Today my wife took my boys shopping for groceries and as always, it can be tiring keeping an eye on them, answering all their questions, stopping them from running around, from grabbing/touching everything and so on and so forth.

But what proved to be, and continues to be the most difficult aspect is the parking lot. It’s also the scariest.

parking lot

Danger everywhere

The parking lot is scary enough just because children are children… they don’t recognize the dangers as well, they aren’t as aware of their surroundings as well, they simply aren’t in control of themselves as well.

What makes it so much worse for a child with #Autism is that they lack the ability to focus and to maintain disciplined motor skills.

A parking lot presents a lot of stimulation to overwhelm a young child’s mind, with people everywhere, cars either moving or sitting still, lights, the weather, not knowing where to go, the smells… plus, many children see it as a big area to play in.

For a child with Autism, it can overwhelm them just as much as any area inside the store except that a parking lot has a lot more dangers.

While walking towards the store, my wife had both of my boys holding onto the cart that she had grabbed, this way they’re always close. However, as a truck slowly crawled up along side them, Cameron still did what he often does when excited and overwhelmed… he walked with his arms flailing wildly at his sides and took steps as if the ground was wavering beneath him.

As the truck was nearly beyond them, he took one step wider to the side than normal, as if falling over.. my wife yanked him back quickly because if she hadn’t, his foot would have been run over by the truck’s back tire.

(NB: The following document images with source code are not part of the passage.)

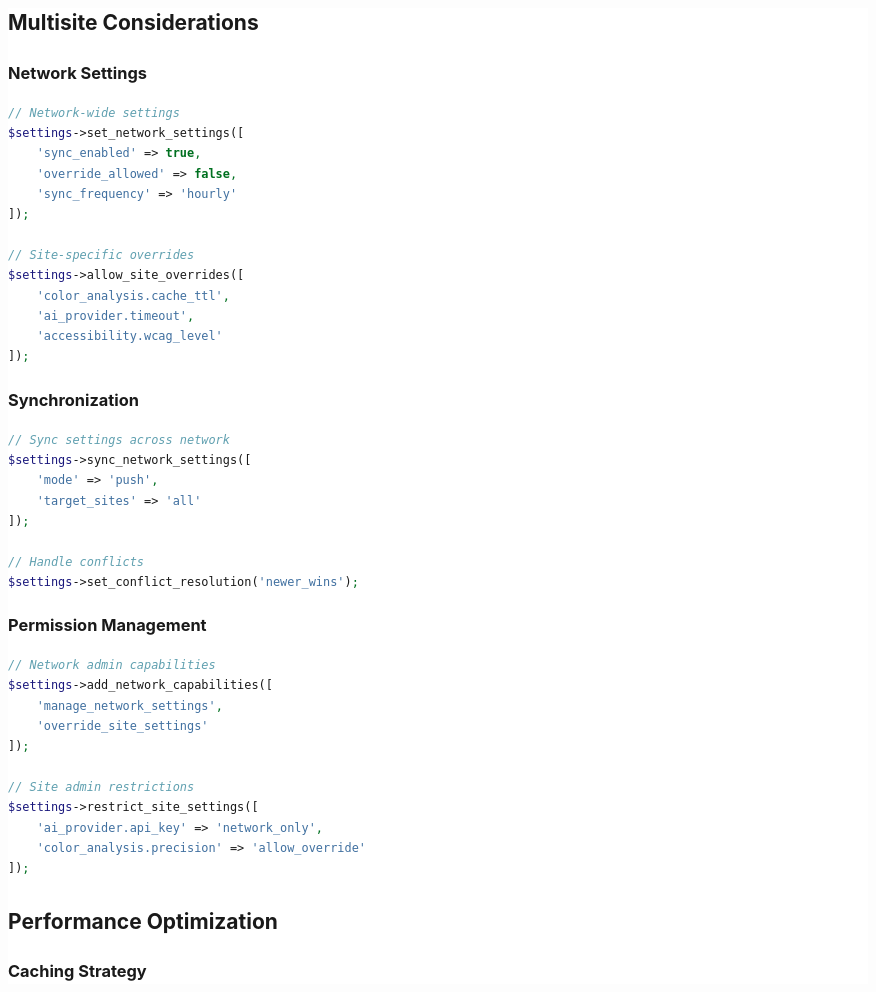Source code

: ## Multisite Considerations

### Network Settings

```php
// Network-wide settings
$settings->set_network_settings([
    'sync_enabled' => true,
    'override_allowed' => false,
    'sync_frequency' => 'hourly'
]);

// Site-specific overrides
$settings->allow_site_overrides([
    'color_analysis.cache_ttl',
    'ai_provider.timeout',
    'accessibility.wcag_level'
]);
```

### Synchronization

```php
// Sync settings across network
$settings->sync_network_settings([
    'mode' => 'push',
    'target_sites' => 'all'
]);

// Handle conflicts
$settings->set_conflict_resolution('newer_wins');
```

### Permission Management

```php
// Network admin capabilities
$settings->add_network_capabilities([
    'manage_network_settings',
    'override_site_settings'
]);

// Site admin restrictions
$settings->restrict_site_settings([
    'ai_provider.api_key' => 'network_only',
    'color_analysis.precision' => 'allow_override'
]);
```

## Performance Optimization

### Caching Strategy
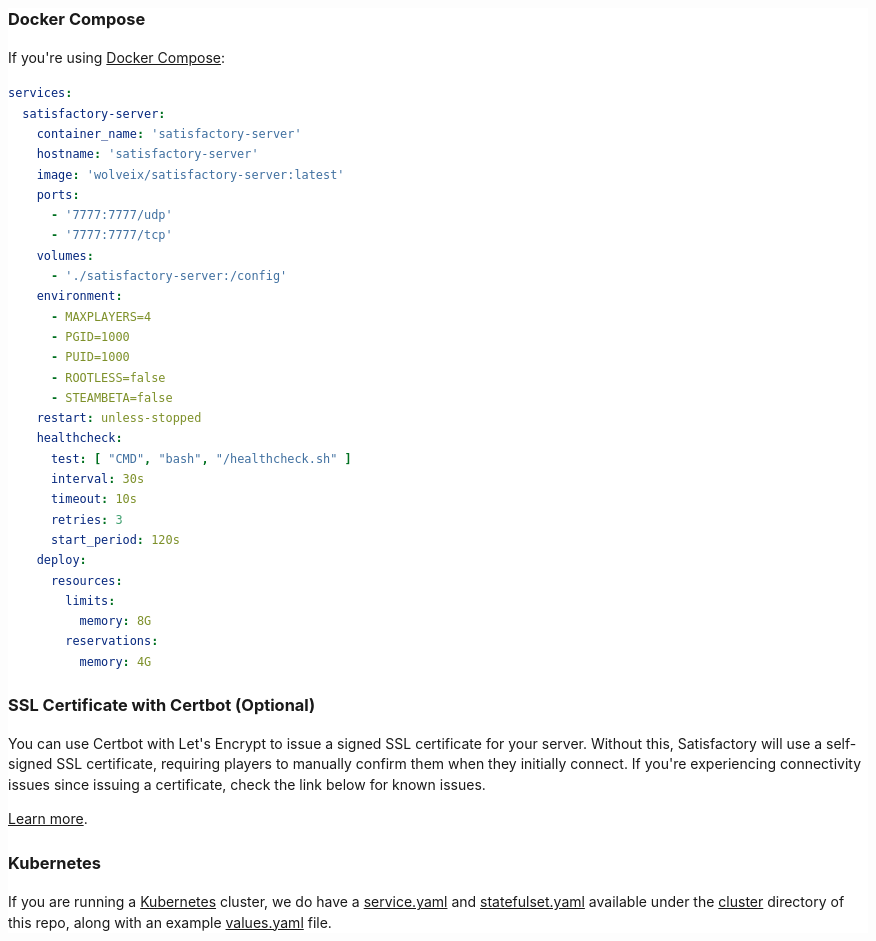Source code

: ### Docker Compose

If you're using [Docker Compose](https://docs.docker.com/compose/):

```yaml
services:
  satisfactory-server:
    container_name: 'satisfactory-server'
    hostname: 'satisfactory-server'
    image: 'wolveix/satisfactory-server:latest'
    ports:
      - '7777:7777/udp'
      - '7777:7777/tcp'
    volumes:
      - './satisfactory-server:/config'
    environment:
      - MAXPLAYERS=4
      - PGID=1000
      - PUID=1000
      - ROOTLESS=false
      - STEAMBETA=false
    restart: unless-stopped
    healthcheck:
      test: [ "CMD", "bash", "/healthcheck.sh" ]
      interval: 30s
      timeout: 10s
      retries: 3
      start_period: 120s
    deploy:
      resources:
        limits:
          memory: 8G
        reservations:
          memory: 4G
```

### SSL Certificate with Certbot (Optional)

You can use Certbot with Let's Encrypt to issue a signed SSL certificate for your server. Without this,
Satisfactory will use a self-signed SSL certificate, requiring players to manually confirm them when they initially
connect. If you're experiencing connectivity issues since issuing a certificate, check the link below for known issues.

[Learn more](https://github.com/wolveix/satisfactory-server/tree/main/ssl).

### Kubernetes

If you are running a [Kubernetes](https://kubernetes.io) cluster, we do have
a [service.yaml](https://github.com/wolveix/satisfactory-server/tree/main/cluster/service.yaml)
and [statefulset.yaml](https://github.com/wolveix/satisfactory-server/tree/main/cluster/statefulset.yaml) available
under the [cluster](https://github.com/wolveix/satisfactory-server/tree/main/cluster) directory of this repo, along with
an example [values.yaml](https://github.com/wolveix/satisfactory-server/tree/main/cluster/values.yaml) file.
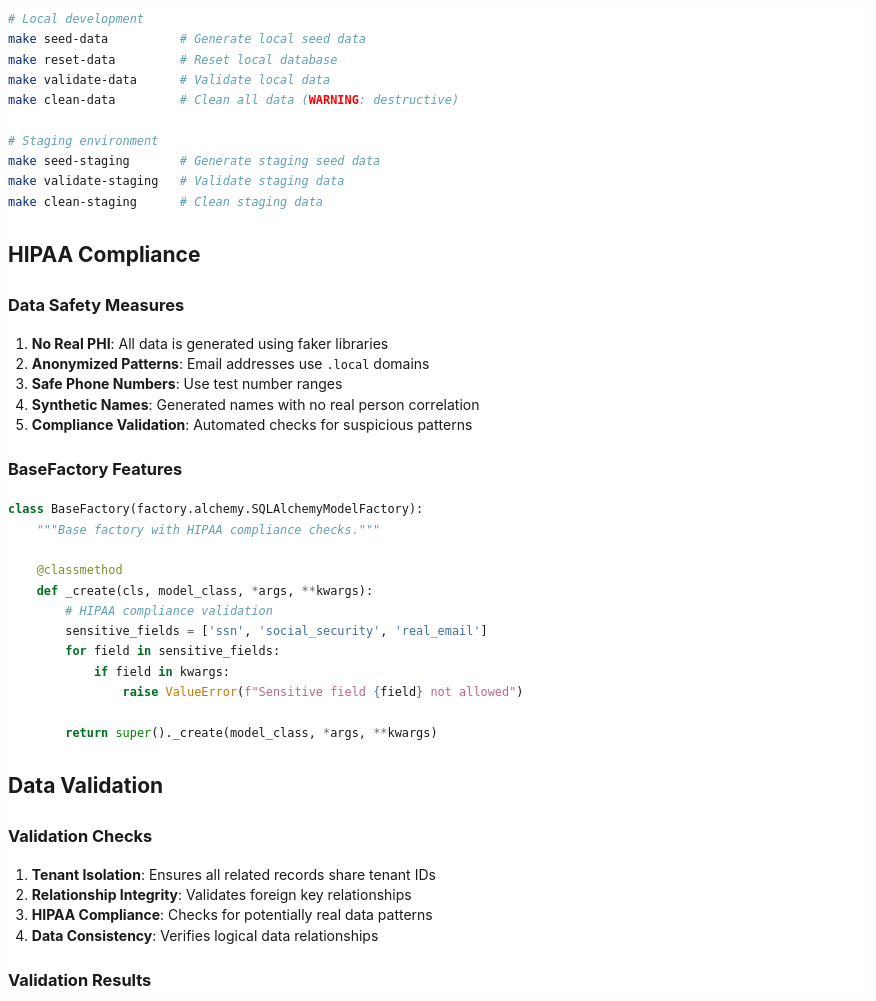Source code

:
 ```bash
# Local development
make seed-data          # Generate local seed data
make reset-data         # Reset local database
make validate-data      # Validate local data
make clean-data         # Clean all data (WARNING: destructive)

# Staging environment
make seed-staging       # Generate staging seed data
make validate-staging   # Validate staging data
make clean-staging      # Clean staging data
```

## HIPAA Compliance

### Data Safety Measures

1. **No Real PHI**: All data is generated using faker libraries
2. **Anonymized Patterns**: Email addresses use `.local` domains
3. **Safe Phone Numbers**: Use test number ranges
4. **Synthetic Names**: Generated names with no real person correlation
5. **Compliance Validation**: Automated checks for suspicious patterns

### BaseFactory Features

```python
class BaseFactory(factory.alchemy.SQLAlchemyModelFactory):
    """Base factory with HIPAA compliance checks."""
    
    @classmethod
    def _create(cls, model_class, *args, **kwargs):
        # HIPAA compliance validation
        sensitive_fields = ['ssn', 'social_security', 'real_email']
        for field in sensitive_fields:
            if field in kwargs:
                raise ValueError(f"Sensitive field {field} not allowed")
        
        return super()._create(model_class, *args, **kwargs)
```

## Data Validation

### Validation Checks

1. **Tenant Isolation**: Ensures all related records share tenant IDs
2. **Relationship Integrity**: Validates foreign key relationships
3. **HIPAA Compliance**: Checks for potentially real data patterns
4. **Data Consistency**: Verifies logical data relationships

### Validation Results
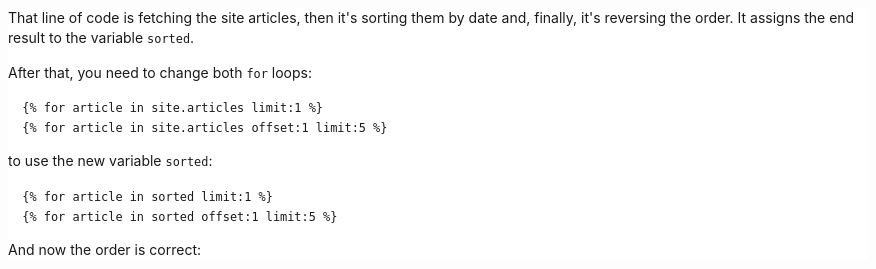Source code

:That line of code is fetching the site articles, then it's sorting them by date and, finally, it's reversing the order. It assigns the end result to the variable `sorted`.

After that, you need to change both `for` loops:

```
  {% for article in site.articles limit:1 %}
  {% for article in site.articles offset:1 limit:5 %}
```

to use the new variable `sorted`:

```
  {% for article in sorted limit:1 %}
  {% for article in sorted offset:1 limit:5 %}
```

And now the order is correct:
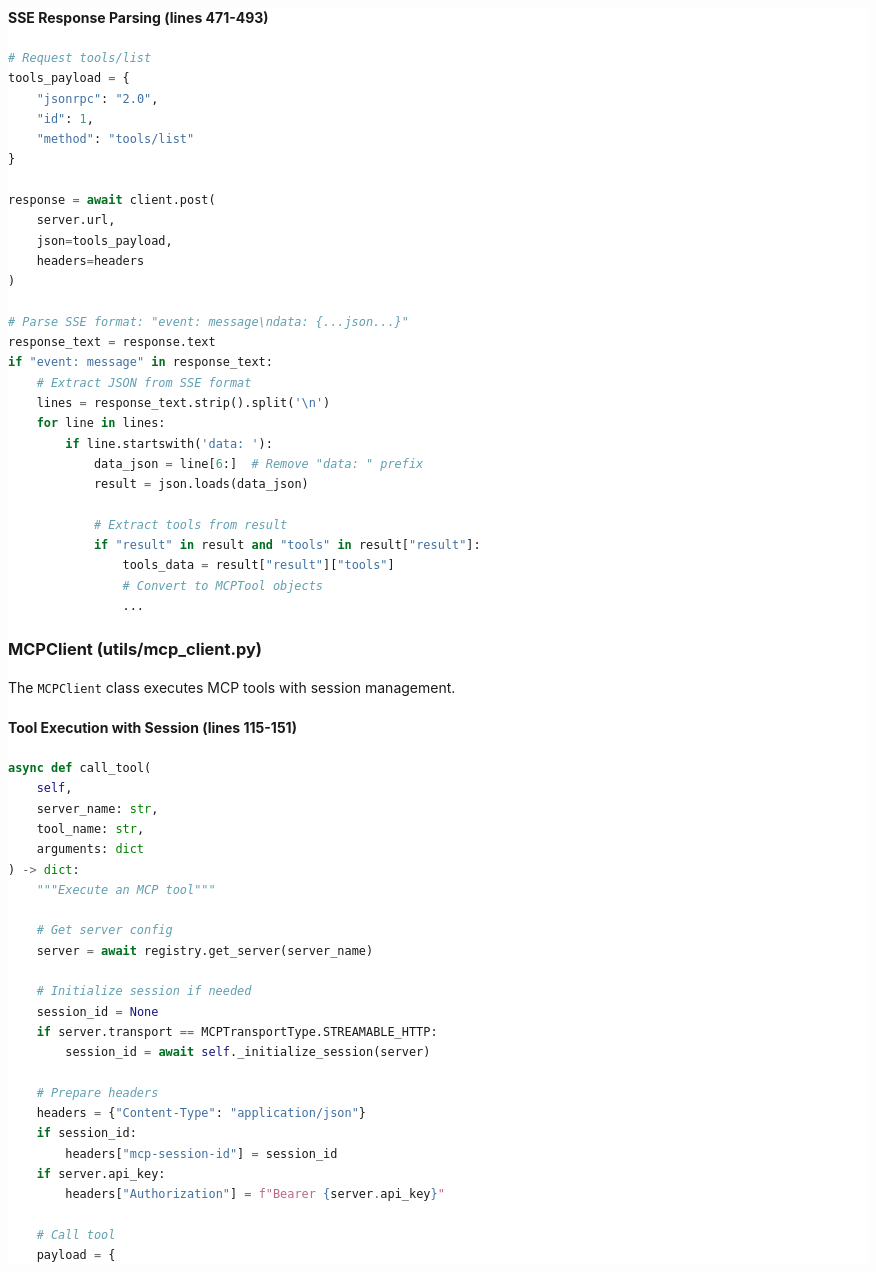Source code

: #### SSE Response Parsing (lines 471-493)

```python
# Request tools/list
tools_payload = {
    "jsonrpc": "2.0",
    "id": 1,
    "method": "tools/list"
}

response = await client.post(
    server.url,
    json=tools_payload,
    headers=headers
)

# Parse SSE format: "event: message\ndata: {...json...}"
response_text = response.text
if "event: message" in response_text:
    # Extract JSON from SSE format
    lines = response_text.strip().split('\n')
    for line in lines:
        if line.startswith('data: '):
            data_json = line[6:]  # Remove "data: " prefix
            result = json.loads(data_json)

            # Extract tools from result
            if "result" in result and "tools" in result["result"]:
                tools_data = result["result"]["tools"]
                # Convert to MCPTool objects
                ...
```

### MCPClient (utils/mcp_client.py)

The `MCPClient` class executes MCP tools with session management.

#### Tool Execution with Session (lines 115-151)

```python
async def call_tool(
    self,
    server_name: str,
    tool_name: str,
    arguments: dict
) -> dict:
    """Execute an MCP tool"""

    # Get server config
    server = await registry.get_server(server_name)

    # Initialize session if needed
    session_id = None
    if server.transport == MCPTransportType.STREAMABLE_HTTP:
        session_id = await self._initialize_session(server)

    # Prepare headers
    headers = {"Content-Type": "application/json"}
    if session_id:
        headers["mcp-session-id"] = session_id
    if server.api_key:
        headers["Authorization"] = f"Bearer {server.api_key}"

    # Call tool
    payload = {
```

Imagine, you’re doing everything right with keeping your children close, they have a hand on the cart, you’re watching everything and in less than a second, a single wild step could mean a trip to the hospital, or worse.

Often when people talk about grocery shopping with child that has Autism, the discussion focuses around meltdowns, over stimulation and other parents being judgmental. Really though, we need to recognize and remember that getting in and out of the store is the most dangerous part and needs to be handled with care.

Here are some tips, that we’ve learned through trial and error, on getting through the parking lot safely.

  1. Grab a cart as soon as you can after leaving your vehicle. Then:
    a. Put your child(ren) in the cart for a fun bumpy ride.
    b. Put your child(ren) between you and the handle, so that your arms are around them. Let them push the cart to help out, but keep your hands on theirs or at least on the handle
    c. Make sure your children are making contact with the cart at all times so that, even if something unexpected does happen, you’re at least close enough to make a quick reaction.
  2. If you have no cart, keep your child between you and the parked cars so that the cars in motion are along side you, not them.
  3. Don’t take no for an answer. Children with Autism will be very reluctant to hold your hand but that’s just too bad. Do it anyway. Better a meltdown in the store than an accident in the parking lot.

My son was almost hurt today and my wife did everything right… in fact, it’s a good thing she did or else he very likely would have been injured.

The less your child is capable of focusing, the more you have to! Be aware at all times, do the things you need to do at all times. The consequences of a single moment in time that you let it slide could be too unbearable to think about.